» **Recorded information**:
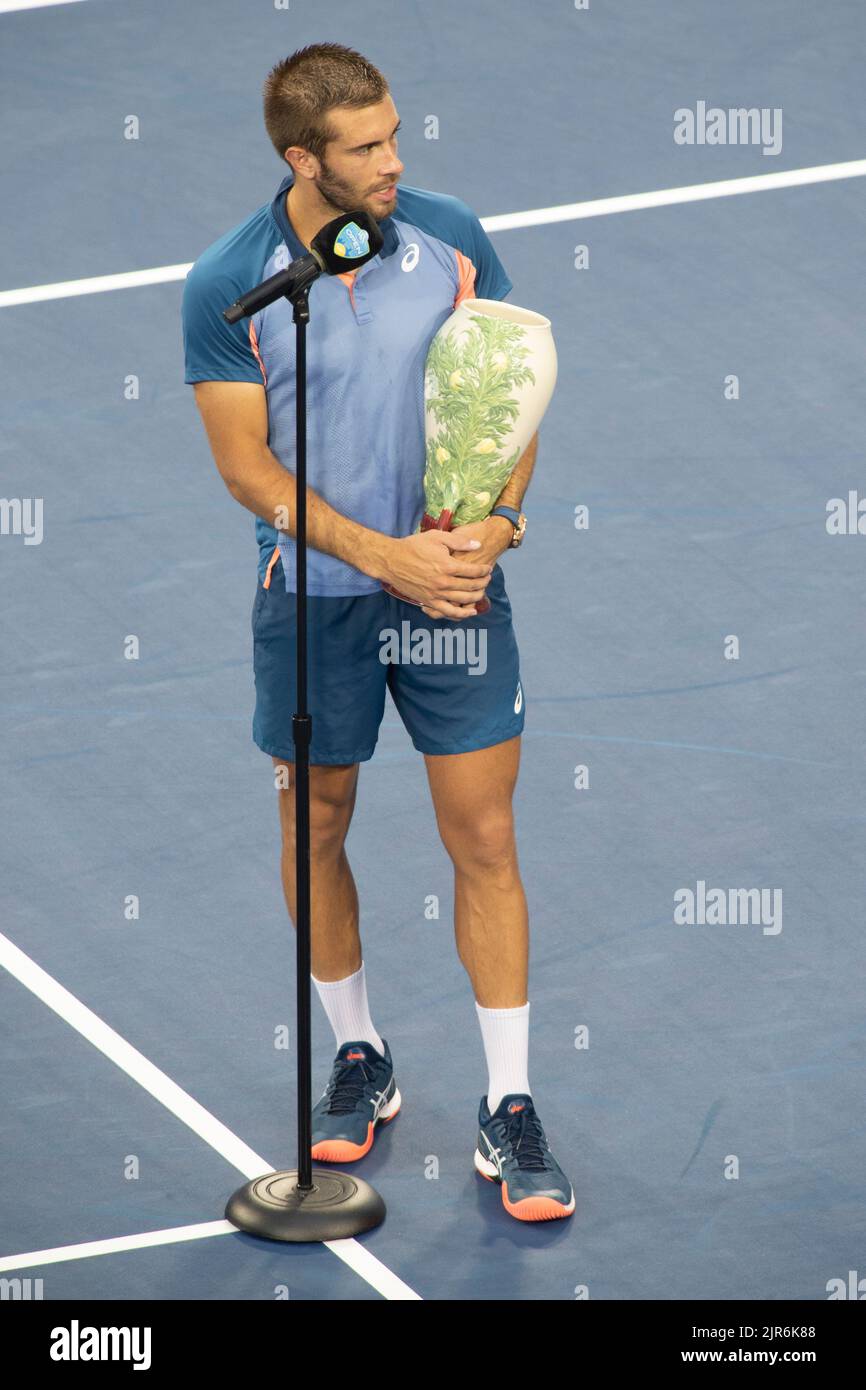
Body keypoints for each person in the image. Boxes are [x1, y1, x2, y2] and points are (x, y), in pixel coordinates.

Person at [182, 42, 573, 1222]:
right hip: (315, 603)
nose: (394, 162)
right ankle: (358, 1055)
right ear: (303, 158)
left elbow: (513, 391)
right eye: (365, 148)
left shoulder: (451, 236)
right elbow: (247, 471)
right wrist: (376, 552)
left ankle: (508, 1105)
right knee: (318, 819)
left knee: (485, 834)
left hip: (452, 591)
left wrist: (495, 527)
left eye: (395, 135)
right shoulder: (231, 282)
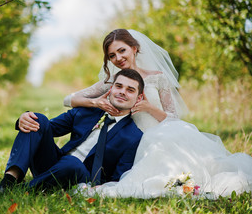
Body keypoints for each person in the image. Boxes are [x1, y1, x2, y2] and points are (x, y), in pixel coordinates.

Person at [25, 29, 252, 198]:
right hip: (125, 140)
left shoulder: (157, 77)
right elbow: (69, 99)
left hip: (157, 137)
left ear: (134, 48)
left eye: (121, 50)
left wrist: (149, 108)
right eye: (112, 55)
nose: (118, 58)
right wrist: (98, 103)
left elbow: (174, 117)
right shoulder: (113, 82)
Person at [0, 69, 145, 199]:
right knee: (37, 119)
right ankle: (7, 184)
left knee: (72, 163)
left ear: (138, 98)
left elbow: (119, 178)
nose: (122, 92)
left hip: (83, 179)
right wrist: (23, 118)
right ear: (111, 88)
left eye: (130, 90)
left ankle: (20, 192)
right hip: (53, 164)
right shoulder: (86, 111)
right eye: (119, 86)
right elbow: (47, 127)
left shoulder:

» **Exercise**:
Using the material above, retype each entry exactly and omit the pictures.

» **Task response**:
Body keypoints for each person in the image. Boxes are [x1, y1, x2, y2] and points are (x, y), in pixel coordinates.

Person at [182, 42, 573, 1222]:
right hip: (315, 603)
nose: (394, 162)
right ankle: (358, 1055)
right ear: (303, 158)
left elbow: (513, 391)
right eye: (365, 148)
left shoulder: (451, 236)
right elbow: (247, 471)
right wrist: (376, 552)
left ankle: (508, 1105)
right knee: (318, 819)
left knee: (485, 834)
left hip: (452, 591)
left wrist: (495, 527)
left eye: (395, 135)
right shoulder: (231, 282)
Body keypoints for each person in the image. Boxes are [x1, y1, x2, y2] and points are (x, y), in pixel coordinates.

Person at [25, 29, 252, 198]:
right hip: (125, 140)
left shoulder: (157, 77)
right elbow: (69, 99)
left hip: (157, 137)
left ear: (134, 48)
left eye: (121, 50)
left wrist: (149, 108)
right eye: (112, 55)
nose: (118, 58)
right wrist: (98, 103)
left elbow: (174, 117)
right shoulder: (113, 82)
Person at [0, 69, 145, 199]:
right knee: (37, 119)
right ankle: (7, 184)
left knee: (72, 163)
left ear: (138, 98)
left elbow: (119, 178)
nose: (122, 92)
left hip: (83, 179)
right wrist: (23, 118)
right ear: (111, 88)
left eye: (130, 90)
left ankle: (20, 192)
right hip: (53, 164)
right shoulder: (86, 111)
right eye: (119, 86)
right elbow: (47, 127)
left shoulder:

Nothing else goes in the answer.